Most programming benchmarks only test AI in Python, so companies have no reliable way to know whether these tools will work for their JavaScript, Java, C++, or Go codebases. This benchmark exposes real performance gaps that developers will encounter in practice, pushing AI model builders to create systems that actually generalize across the languages used in professional software development.

Sovereign Execution Brokers: Enforcing Certificate-Bound Authority in Agentic Control Planes

A security checkpoint that stops AI agents from making unauthorized changes to cloud systems

Autonomous agents controlling cloud infrastructure need a hard stop between decision and action. This paper introduces the Sovereign Execution Broker, a system that sits between an AI agent's proposed changes and the actual infrastructure, verifying that each change matches what was explicitly approved and hasn't been revoked—then recording exactly what happened. The authors tested it on AWS and Kubernetes clusters and found it adds minimal latency while catching unauthorized mutations.
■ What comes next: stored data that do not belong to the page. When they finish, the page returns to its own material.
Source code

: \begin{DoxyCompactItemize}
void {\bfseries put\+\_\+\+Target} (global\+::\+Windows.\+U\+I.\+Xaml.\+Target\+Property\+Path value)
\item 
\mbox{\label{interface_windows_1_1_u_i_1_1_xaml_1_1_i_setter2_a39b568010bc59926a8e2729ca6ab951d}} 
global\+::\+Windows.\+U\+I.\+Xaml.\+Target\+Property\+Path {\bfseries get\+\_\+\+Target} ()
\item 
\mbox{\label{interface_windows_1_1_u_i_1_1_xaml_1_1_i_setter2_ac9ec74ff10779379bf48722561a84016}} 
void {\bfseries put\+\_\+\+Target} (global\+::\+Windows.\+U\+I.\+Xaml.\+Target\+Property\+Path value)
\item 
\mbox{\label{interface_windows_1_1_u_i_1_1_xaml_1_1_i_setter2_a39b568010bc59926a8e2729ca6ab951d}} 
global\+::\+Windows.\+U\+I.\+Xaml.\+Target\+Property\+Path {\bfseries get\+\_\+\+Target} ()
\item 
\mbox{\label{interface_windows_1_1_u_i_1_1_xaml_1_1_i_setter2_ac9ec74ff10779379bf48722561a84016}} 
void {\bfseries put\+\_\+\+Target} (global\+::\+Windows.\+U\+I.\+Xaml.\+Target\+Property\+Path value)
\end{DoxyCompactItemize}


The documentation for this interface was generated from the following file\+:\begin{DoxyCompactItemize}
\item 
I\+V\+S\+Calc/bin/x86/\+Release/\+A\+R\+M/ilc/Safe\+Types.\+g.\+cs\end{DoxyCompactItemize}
As AI agents gain direct control over production systems, a single compromised or hallucinating agent could cause widespread damage before anyone notices. This broker creates a tamper-proof record and a mandatory verification point that can't be bypassed, letting companies revoke agent permissions instantly and audit every change. In regulated industries like finance and healthcare, having a signed, auditable trail of who authorized what change and when could be legally required.

Analysing drivers and interdependencies in European electricity markets using XAI

What actually drives electricity prices across Europe's interconnected power grid

Researchers used artificial intelligence to decode why electricity prices fluctuate across 39 European regions, revealing that solar power influences prices far more than its overall share of power generation would suggest. Gas prices remain the most consistent driver, and direct connections between countries' grids significantly reshape pricing in neighboring nations—showing how tightly Europe's electricity systems are now linked.

European governments and grid operators make billion-euro decisions about energy policy, transmission upgrades, and emergency reserves based on price forecasts. Understanding which factors actually move prices—rather than just predicting them—lets policymakers target the right levers: they might invest differently in solar storage if solar truly dominates price swings, or prioritize grid upgrades between countries if interconnections reshape regional economics. This analysis also shows what a genuinely unified European market would look like, crucial information as the EU pushes toward deeper energy integration.